Job item »
Every line in the records below with the string "possible" is to be copied out.

The input »
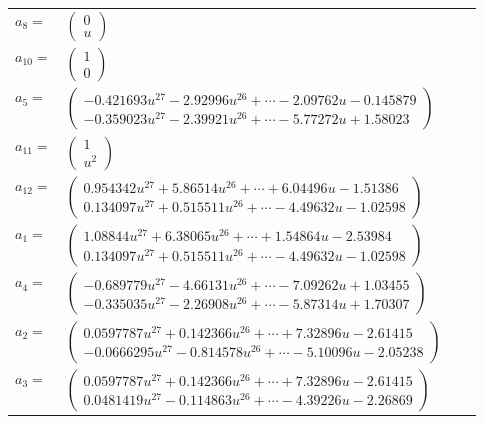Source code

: \documentclass[1p]{elsarticle_modified}
\theoremstyle{definition}
\begin{document}
\begin{tabular}{m{7pt} m{180pt} m{7pt} m{180pt} }
\flushright $a_{8}=$&$\begin{pmatrix}0\\u\end{pmatrix}$ \\
\flushright $a_{10}=$&$\begin{pmatrix}1\\0\end{pmatrix}$ \\
\flushright $a_{5}=$&$\begin{pmatrix}-0.421693 u^{27}-2.92996 u^{26}+\cdots-2.09762 u-0.145879\\-0.359023 u^{27}-2.39921 u^{26}+\cdots-5.77272 u+1.58023\end{pmatrix}$ \\
\flushright $a_{11}=$&$\begin{pmatrix}1\\u^2\end{pmatrix}$ \\
\flushright $a_{12}=$&$\begin{pmatrix}0.954342 u^{27}+5.86514 u^{26}+\cdots+6.04496 u-1.51386\\0.134097 u^{27}+0.515511 u^{26}+\cdots-4.49632 u-1.02598\end{pmatrix}$ \\
\flushright $a_{1}=$&$\begin{pmatrix}1.08844 u^{27}+6.38065 u^{26}+\cdots+1.54864 u-2.53984\\0.134097 u^{27}+0.515511 u^{26}+\cdots-4.49632 u-1.02598\end{pmatrix}$ \\
\flushright $a_{4}=$&$\begin{pmatrix}-0.689779 u^{27}-4.66131 u^{26}+\cdots-7.09262 u+1.03455\\-0.335035 u^{27}-2.26908 u^{26}+\cdots-5.87314 u+1.70307\end{pmatrix}$ \\
\flushright $a_{2}=$&$\begin{pmatrix}0.0597787 u^{27}+0.142366 u^{26}+\cdots+7.32896 u-2.61415\\-0.0666295 u^{27}-0.814578 u^{26}+\cdots-5.10096 u-2.05238\end{pmatrix}$ \\
\flushright $a_{3}=$&$\begin{pmatrix}0.0597787 u^{27}+0.142366 u^{26}+\cdots+7.32896 u-2.61415\\0.0481419 u^{27}-0.114863 u^{26}+\cdots-4.39226 u-2.26869\end{pmatrix}$ \\

\end{tabular}
\end{document}
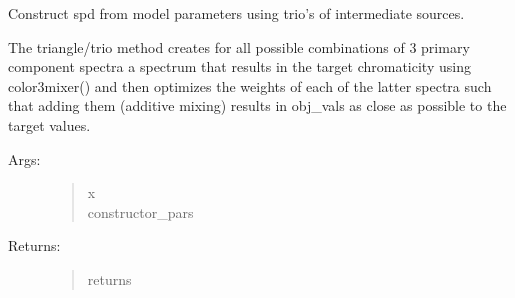 \documentclass[letterpaper,10pt,english]{sphinxmanual}
\begin{document}
\begin{fulllineitems}
\begin{description}
\begin{quote}
\begin{description}
\end{description}\end{quote}

\end{description}

\end{fulllineitems}


\begin{fulllineitems}
\label{\detokenize{toolboxes:luxpy.toolboxes.spdbuild.spd_constructor_3}}
Construct spd from model parameters using trio’s of intermediate sources.

\begin{DUlineblock}{0em}
\item[] The triangle/trio method creates for all possible combinations of 3 primary
component spectra a spectrum that results in the target chromaticity 
using color3mixer() and then optimizes the weights of each of the latter 
spectra such that adding them (additive mixing) results in obj\_vals as 
close as possible to the target values.
\end{DUlineblock}
\begin{description}
\item[{Args:}] \leavevmode\begin{quote}\begin{description}
\item[{x}] \leavevmode
{}

\item[{constructor\_pars}] \leavevmode
{}

\end{description}\end{quote}

\item[{Returns:}] \leavevmode\begin{quote}\begin{description}
\item[{returns}] \leavevmode
{}


\end{description}
\end{quote}
\end{description}
\end{fulllineitems}
\end{document}
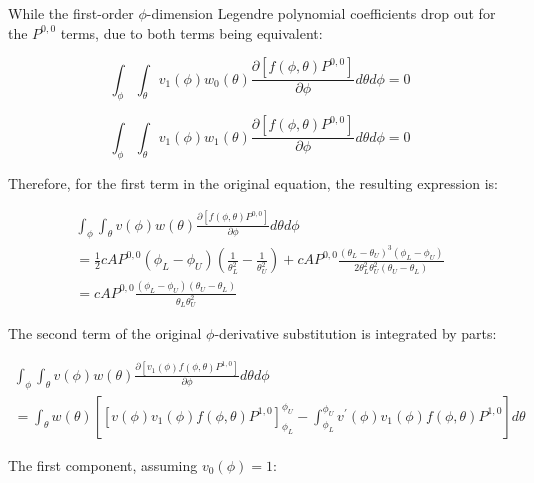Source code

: \documentclass[12pt,a4paper,pagesize=pdftex]{scrartcl}
\begin{document}
While the first-order \(\phi\)-dimension Legendre polynomial coefficients drop out for the \(P^{0,0}\) terms, due to both terms being equivalent:

\begin{equation*}
    \int_\phi \int_\theta v_1\left(\phi\right) w_0\left(\theta\right) \frac{\partial \left[f\left(\phi, \theta\right) P^{0,0}\right]}{\partial \phi} d\theta d\phi = 0
\end{equation*}

\begin{equation*}
    \int_\phi \int_\theta v_{1}\left(\phi\right) w_1\left(\theta\right) \frac{\partial \left[f\left(\phi, \theta\right) P^{0,0}\right]}{\partial \phi} d\theta d\phi = 0
\end{equation*}

Therefore, for the first term in the original equation, the resulting expression is:

\begin{multline*}
    \int_\phi \int_\theta v\left(\phi\right) w\left(\theta\right) \frac{\partial\left[f\left(\phi, \theta\right) P^{0,0}\right]}{\partial \phi} d\theta d\phi \\
    = \frac{1}{2} c A P^{0,0} \left(\phi_L - \phi_U\right) \left(\frac{1}{\theta_L^2} - \frac{1}{\theta_U^2}\right) + c A P^{0,0} \frac{\left(\theta_L - \theta_U\right)^3\left(\phi_L - \phi_U\right)}{2 \theta_L^2 \theta_U^2 \left(\theta_U - \theta_L\right)} \\
    = \boxed{c A P^{0,0} \frac{\left(\phi_L - \phi_U\right) \left(\theta_U - \theta_L\right)}{\theta_L \theta_U^2}}
\end{multline*}

The second term of the original \(\phi\)-derivative substitution is integrated by parts:

\begin{multline*}
    \int_\phi \int_\theta v\left(\phi\right) w\left(\theta\right) \frac{\partial \left[v_1\left(\phi\right) f\left(\phi, \theta\right) P^{1,0}\right]}{\partial \phi} d\theta d\phi \\
    = \int_\theta w\left(\theta\right) \left[ \left[v\left(\phi\right) v_1\left(\phi\right) f\left(\phi, \theta\right) P^{1,0}\right]_{\phi_L}^{\phi_U} - \int_{\phi_L}^{\phi_U} v^\prime\left(\phi\right) v_1\left(\phi\right) f\left(\phi, \theta\right) P^{1,0} \right] d\theta
\end{multline*}

The first component, assuming \(v_0\left(\phi\right) = 1\):
\end{document}
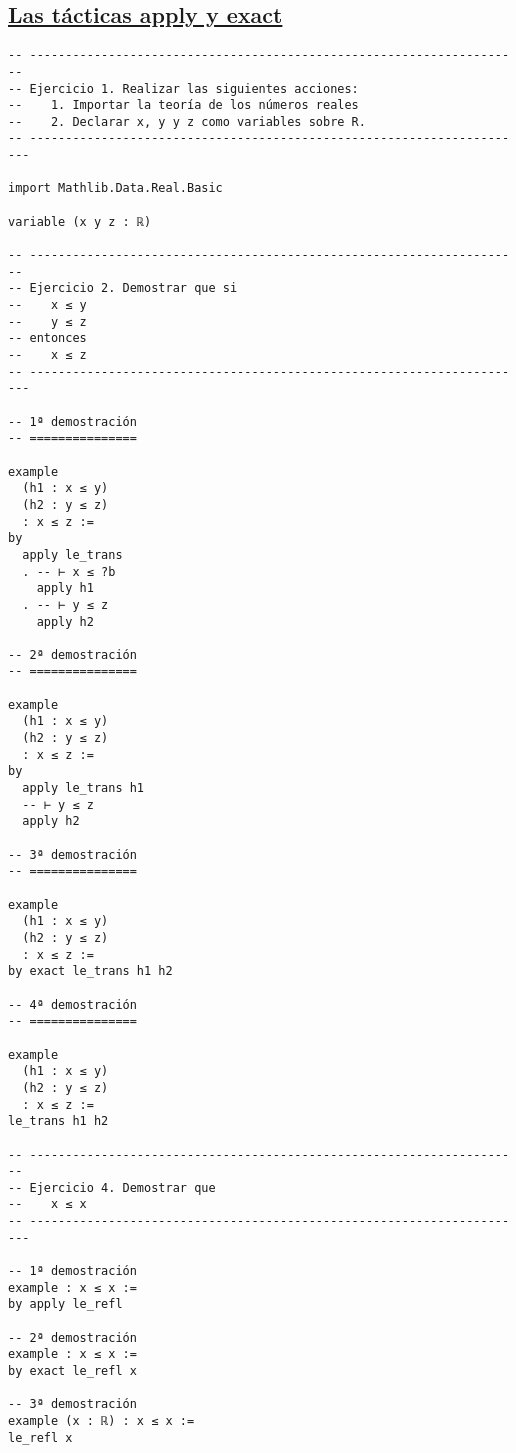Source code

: \subsection{\href{./src/Basicos/Las\_tacticas\_apply\_y\_exact.lean}{Las tácticas apply y exact}}
\label{sec:orgf849fc9}
\begin{verbatim}
-- ---------------------------------------------------------------------
-- Ejercicio 1. Realizar las siguientes acciones:
--    1. Importar la teoría de los números reales
--    2. Declarar x, y y z como variables sobre R.
-- ----------------------------------------------------------------------

import Mathlib.Data.Real.Basic

variable (x y z : ℝ)

-- ---------------------------------------------------------------------
-- Ejercicio 2. Demostrar que si
--    x ≤ y
--    y ≤ z
-- entonces
--    x ≤ z
-- ----------------------------------------------------------------------

-- 1ª demostración
-- ===============

example
  (h1 : x ≤ y)
  (h2 : y ≤ z)
  : x ≤ z :=
by
  apply le_trans
  . -- ⊢ x ≤ ?b
    apply h1
  . -- ⊢ y ≤ z
    apply h2

-- 2ª demostración
-- ===============

example
  (h1 : x ≤ y)
  (h2 : y ≤ z)
  : x ≤ z :=
by
  apply le_trans h1
  -- ⊢ y ≤ z
  apply h2

-- 3ª demostración
-- ===============

example
  (h1 : x ≤ y)
  (h2 : y ≤ z)
  : x ≤ z :=
by exact le_trans h1 h2

-- 4ª demostración
-- ===============

example
  (h1 : x ≤ y)
  (h2 : y ≤ z)
  : x ≤ z :=
le_trans h1 h2

-- ---------------------------------------------------------------------
-- Ejercicio 4. Demostrar que
--    x ≤ x
-- ----------------------------------------------------------------------

-- 1ª demostración
example : x ≤ x :=
by apply le_refl

-- 2ª demostración
example : x ≤ x :=
by exact le_refl x

-- 3ª demostración
example (x : ℝ) : x ≤ x :=
le_refl x
\end{verbatim}

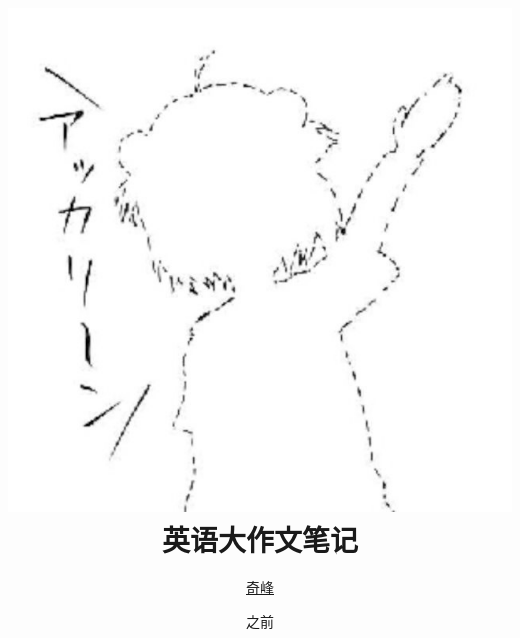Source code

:\documentclass[oneside]{book}
\title{\includegraphics[scale=0.6]{1.jpg}\\ \textsf{英语大作文笔记}}
\author{\href{https://qifengggg.github.io/}{奇峰}}
\date{之前}
\begin{document}
\theoremseparator{}
\newtheorem{def1}{定义}[section]
\newtheorem{theo1}{定理}[section]
\newtheorem{func1}{方法}[section]
\newtheorem{infer1}{推论}[section]
\newenvironment{proof}[1][证明]{\noindent\newline\textbf{#1}\quad{}}{\hfill $\blacksquare$\par}



\newenvironment{Def}[1][\quad{}]{\begin{def1}\textbf{#1}}{\end{def1}}
\newenvironment{Theo}[1][\quad{}]{\begin{theo1}\textbf{#1}}{\end{theo1}}
\newenvironment{Func}[1][\quad{}]{\begin{func1}\textbf{#1}}{\end{func1}}
\newenvironment{Infer}[1][\quad{}]{\begin{infer1}\textbf{#1}}{\end{infer1}}
\newenvironment{Field}[1][\quad{}]{\noindent\newline\textbf{#1}}{}

\setlength{\parskip}{3pt}

\renewcommand{\labelitemii}{$ \circ $ }

\frontmatter
\maketitle
\hypertarget{Index}{}
\tableofcontents

\mainmatter



\end{document}
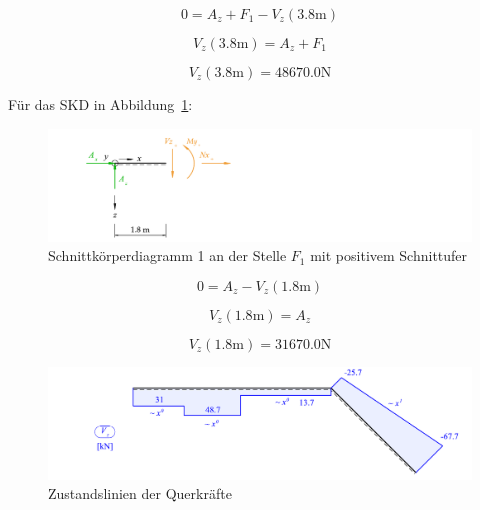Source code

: \documentclass[
  12pt,
  letterpaper,
  DIV=11,
  egregdoesnotlikesansseriftitles]{scrartcl}
\begin{document}
\begin{equation}0 = A_{z} + F_{1} - V_{z}{\left(3.8 \text{m} \right)}\end{equation}

\begin{equation}V_{z}{\left(3.8 \text{m} \right)} = A_{z} + F_{1}\end{equation}

\begin{equation}V_{z}{\left(3.8 \text{m} \right)} = 48670.0 \text{N}\end{equation}

Für das SKD in Abbildung~\ref{fig-skd_1}:

\begin{figure}[H]

{\centering \includegraphics{BSI_HS23_Testat_02_files/mediabag/../images/Testat_02_HS23_SKD_1.pdf}

}

\caption{\label{fig-skd_1}Schnittkörperdiagramm 1 an der Stelle \(F_1\)
mit positivem Schnittufer}

\end{figure}

\begin{equation}0 = A_{z} - V_{z}{\left(1.8 \text{m} \right)}\end{equation}

\begin{equation}V_{z}{\left(1.8 \text{m} \right)} = A_{z}\end{equation}

\begin{equation}V_{z}{\left(1.8 \text{m} \right)} = 31670.0 \text{N}\end{equation}

\begin{figure}[H]

{\centering \includegraphics{BSI_HS23_Testat_02_files/mediabag/../images/Testat_02_HS23_Vz.pdf}

}

\caption{\label{fig-vz}Zustandslinien der Querkräfte}

\end{figure}
\end{document}
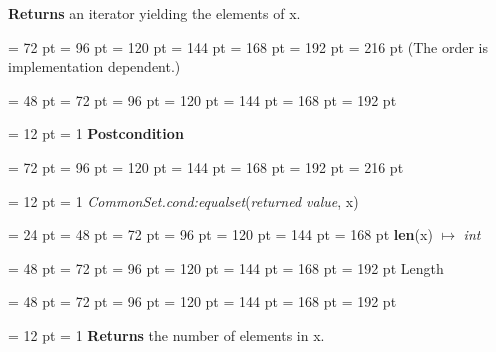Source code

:{{{{{{{\bf Returns \/}an iterator yielding the elements of x.\par}
{\par \noindent  \leftskip = 72 pt  \leftmargini = 96 pt  \leftmarginii = 120 pt  \leftmarginiii = 144 pt  \leftmarginiv = 168 pt  \leftmarginv = 192 pt  \leftmarginvi = 216 pt (The order is implementation dependent.)\par}
\par}
\par}
{\par \noindent  \leftskip = 48 pt  \leftmargini = 72 pt  \leftmarginii = 96 pt  \leftmarginiii = 120 pt  \leftmarginiv = 144 pt  \leftmarginv = 168 pt  \leftmarginvi = 192 pt {\par \noindent
{\par \pagebreak[3.100000] \noindent \hangindent = 12 pt \hangafter = 1 
{\bf Postcondition\/}\par}
{\par \noindent  \leftskip = 72 pt  \leftmargini = 96 pt  \leftmarginii = 120 pt  \leftmarginiii = 144 pt  \leftmarginiv = 168 pt  \leftmarginv = 192 pt  \leftmarginvi = 216 pt {\par \noindent
{\par \pagebreak[3.000000] \noindent \hangindent = 12 pt \hangafter = 1 
 {\em CommonSet.cond:equalset\/}({\em returned value\/}, x)\par}
\par}
\par}
\par}
\par}
\par}
\par}
{\par \noindent  \leftskip = 24 pt  \leftmargini = 48 pt  \leftmarginii = 72 pt  \leftmarginiii = 96 pt  \leftmarginiv = 120 pt  \leftmarginv = 144 pt  \leftmarginvi = 168 pt {\large {\bf len\/}}(x) \(\mapsto \)  {\em int\/}{\par \noindent
{\par \noindent  \leftskip = 48 pt  \leftmargini = 72 pt  \leftmarginii = 96 pt  \leftmarginiii = 120 pt  \leftmarginiv = 144 pt  \leftmarginv = 168 pt  \leftmarginvi = 192 pt  Length\par}
{\par \noindent  \leftskip = 48 pt  \leftmargini = 72 pt  \leftmarginii = 96 pt  \leftmarginiii = 120 pt  \leftmarginiv = 144 pt  \leftmarginv = 168 pt  \leftmarginvi = 192 pt {\par \noindent
{\par \pagebreak[3.100000] \noindent \hangindent = 12 pt \hangafter = 1 
{\bf Returns \/}the number of elements in x.
\par}
\par}
\par}
\par}
\par}
\par}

Written reply »
\item[] The triangle/trio method creates for all possible combinations of 3 primary
close as possible to the target values.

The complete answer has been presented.